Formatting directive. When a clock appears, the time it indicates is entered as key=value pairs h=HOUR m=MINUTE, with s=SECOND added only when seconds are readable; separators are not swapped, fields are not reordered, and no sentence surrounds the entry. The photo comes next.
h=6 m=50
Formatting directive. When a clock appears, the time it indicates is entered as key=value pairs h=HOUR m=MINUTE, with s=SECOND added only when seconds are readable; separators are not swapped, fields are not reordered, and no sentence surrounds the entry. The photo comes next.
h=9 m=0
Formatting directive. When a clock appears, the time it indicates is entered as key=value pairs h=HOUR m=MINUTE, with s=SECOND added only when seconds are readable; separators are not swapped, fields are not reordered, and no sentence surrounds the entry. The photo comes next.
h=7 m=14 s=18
━━━
▸ Brief:
Copy all of the records above word for word, keeping every line unchanged.

▸ Response:
Formatting directive. When a clock appears, the time it indicates is entered as key=value pairs h=HOUR m=MINUTE, with s=SECOND added only when seconds are readable; separators are not swapped, fields are not reordered, and no sentence surrounds the entry. The photo comes next.
h=6 m=50
Formatting directive. When a clock appears, the time it indicates is entered as key=value pairs h=HOUR m=MINUTE, with s=SECOND added only when seconds are readable; separators are not swapped, fields are not reordered, and no sentence surrounds the entry. The photo comes next.
h=9 m=0
Formatting directive. When a clock appears, the time it indicates is entered as key=value pairs h=HOUR m=MINUTE, with s=SECOND added only when seconds are readable; separators are not swapped, fields are not reordered, and no sentence surrounds the entry. The photo comes next.
h=7 m=14 s=18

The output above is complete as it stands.